Material supplied |
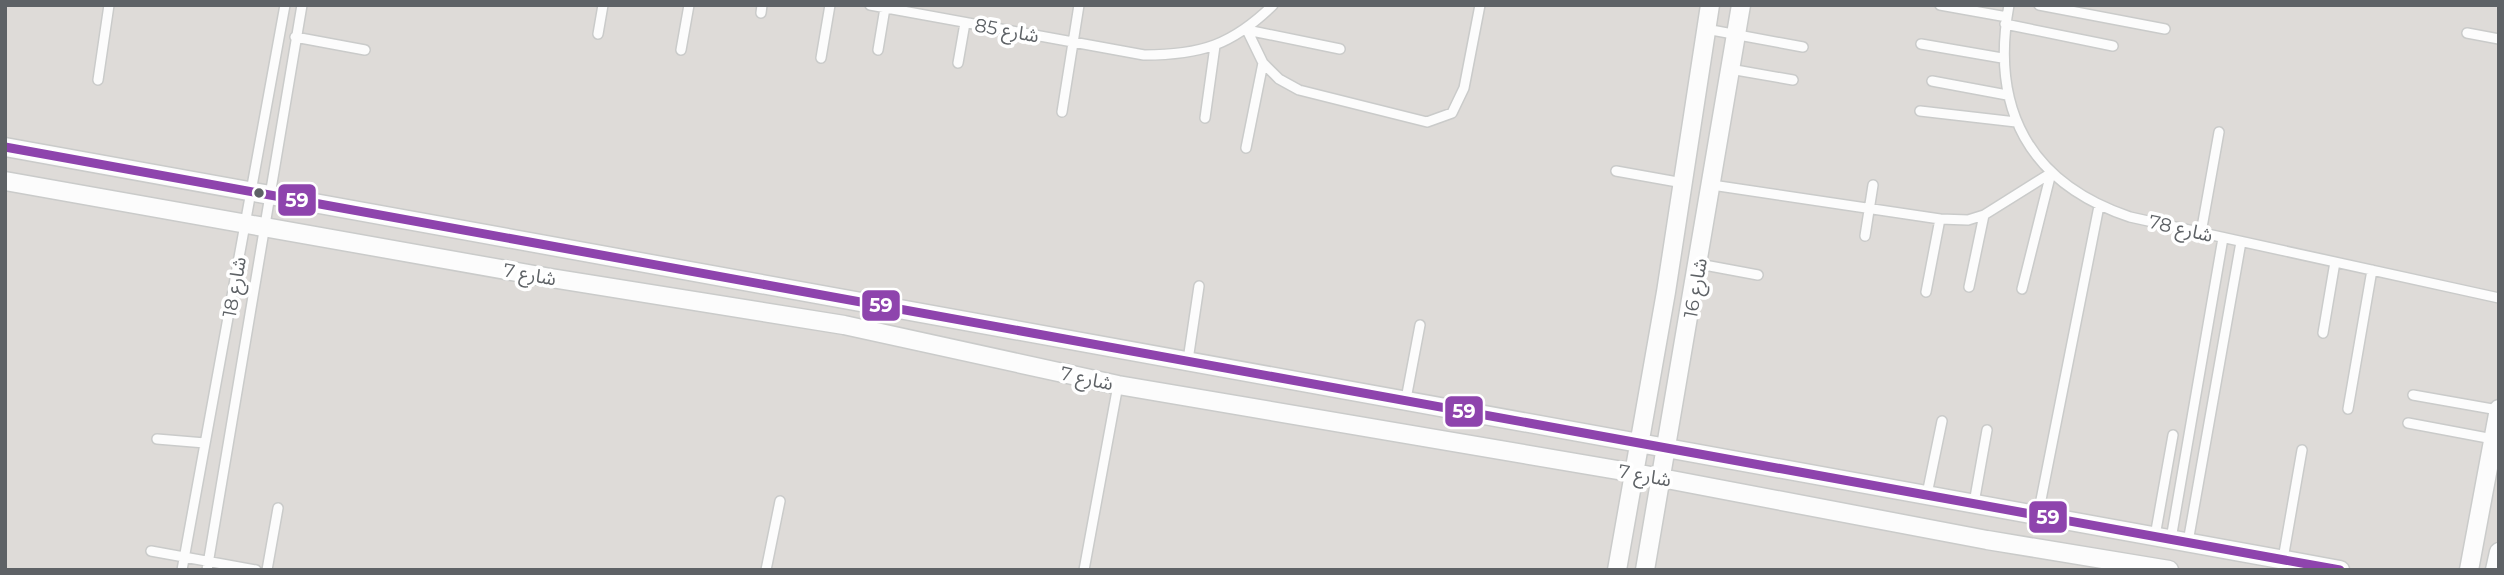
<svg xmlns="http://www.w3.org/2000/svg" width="2504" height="575" viewBox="0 0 2504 575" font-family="Montserrat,'Noto Sans Arabic',sans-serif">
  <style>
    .industrial { fill: #dedbd8 }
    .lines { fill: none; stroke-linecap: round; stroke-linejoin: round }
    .lane-casing { stroke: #cacbca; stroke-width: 12 }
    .street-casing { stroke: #cacbca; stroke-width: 21 }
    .lane { stroke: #fcfcfc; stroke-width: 9 }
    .street { stroke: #fcfcfc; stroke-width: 18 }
    .bus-1-casing { stroke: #fff; stroke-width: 14 }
    .bus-1 { stroke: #8e44ad; stroke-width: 9 }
    .bus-dot { fill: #5e6266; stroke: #fff; stroke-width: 2.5 }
    .labels { text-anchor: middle; stroke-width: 7; stroke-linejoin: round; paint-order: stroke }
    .street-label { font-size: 19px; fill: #5e6266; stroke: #fff }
    .line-badge { stroke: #fff; stroke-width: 2.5 }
    .badge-label { font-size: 19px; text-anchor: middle; font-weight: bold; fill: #fff }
  </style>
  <rect width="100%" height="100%" fill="#eeece8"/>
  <path class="industrial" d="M5 5H2499V570H5Z"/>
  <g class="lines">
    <g class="lane-casing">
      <path id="lane" d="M870 5 1144 55C1201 55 1232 45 1273 5
        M1940 5 2007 17
        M2009 5C1990 109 2029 183 2130 217L2499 298
        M2039 5 2165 29
        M761 13 762 5
        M2005 24 2113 46
        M1706 29 1803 47
        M1247 30 1263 63 1279 79 1299 90 1427 122 1452 113 1464 88 1480 5
        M1247 30 1340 49
        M2467 33 2499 39
        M598 34 603 5
        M295 37 365 50
        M1921 44 2002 58
        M681 50 689 5
        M878 50 885 8
        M821 58 830 5
        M958 63 965 23
        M1730 69 1793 80
        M98 80 109 5
        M1932 81 2007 95
        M1920 111 2016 122
        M1062 112 1079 5
        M1205 118 1215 46
        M1246 148 1263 63
        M1616 171 1683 183
        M1712 185 1940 219 1968 220 1984 215 2051 173
        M2201 233 2219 132
        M1865 236 1873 185
        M1699 264 1758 275
        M1969 287 1984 215
        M2022 289 2051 173
        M1926 292 1940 219
        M2323 333 2335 262
        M1188 360 1199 286
        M2413 395 2498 410
        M1406 399 1420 325
        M2348 409 2372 270
        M2408 423 2493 439
        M157 439 205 443
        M1927 494 1942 421
        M1974 503 1987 430
        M2038 515 2099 206
        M2155 536 2173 435
        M2171 539 2223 238
        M2188 542 2241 242
        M151 551 256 570
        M2283 559 2302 450
        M182 570 285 5
        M207 570 302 5
        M267 570 278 508
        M766 570 780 501
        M1084 570 1118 385"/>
    </g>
    <g class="street-casing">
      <path id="street" d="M5 147 2340 570
        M5 181 551 278 844 325 1118 385 1635 473 1987 540 2169 570
        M1617 570 1666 292 1710 5
        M1645 570 1741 5
        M2469 570 2499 409
        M2495 570 2499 552"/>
    </g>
    <use href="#lane" class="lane"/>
    <use href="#street" class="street"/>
    <g class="bus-1-casing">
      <path id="bus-1" d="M5 147 2340 570"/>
    </g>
    <use href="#bus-1" class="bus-1"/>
  </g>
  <circle class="bus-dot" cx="259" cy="193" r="6"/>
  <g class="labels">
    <g class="street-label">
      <text transform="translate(1007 30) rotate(10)" y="7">شارع 85</text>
      <text transform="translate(2181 228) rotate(13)" y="7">شارع 78</text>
      <text transform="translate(530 274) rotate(10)" y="7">شارع 7</text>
      <text transform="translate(234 287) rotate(-80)" y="7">شارع 18</text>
      <text transform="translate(1695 288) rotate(-80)" y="7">شارع 16</text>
      <text transform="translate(1087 378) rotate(12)" y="7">شارع 7</text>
      <text transform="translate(1645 475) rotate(10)" y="7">شارع 7</text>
    </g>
  </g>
  <g class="line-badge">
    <rect x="277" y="183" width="40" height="34" rx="7" fill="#8e44ad"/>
    <rect x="861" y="289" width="40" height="33" rx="7" fill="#8e44ad"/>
    <rect x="1444" y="395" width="40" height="33" rx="7" fill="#8e44ad"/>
    <rect x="2028" y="500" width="40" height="34" rx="7" fill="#8e44ad"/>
  </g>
  <g class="badge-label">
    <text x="297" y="207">59</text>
    <text x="881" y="312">59</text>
    <text x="1464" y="418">59</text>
    <text x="2048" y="524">59</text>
  </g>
  <rect width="2504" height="575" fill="none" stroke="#5e6266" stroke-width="14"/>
</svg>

How to complete this task |
Make a list of all lines in the data that contain "cacbca".

Completed exercise |
    .lane-casing { stroke: #cacbca; stroke-width: 12 }
    .street-casing { stroke: #cacbca; stroke-width: 21 }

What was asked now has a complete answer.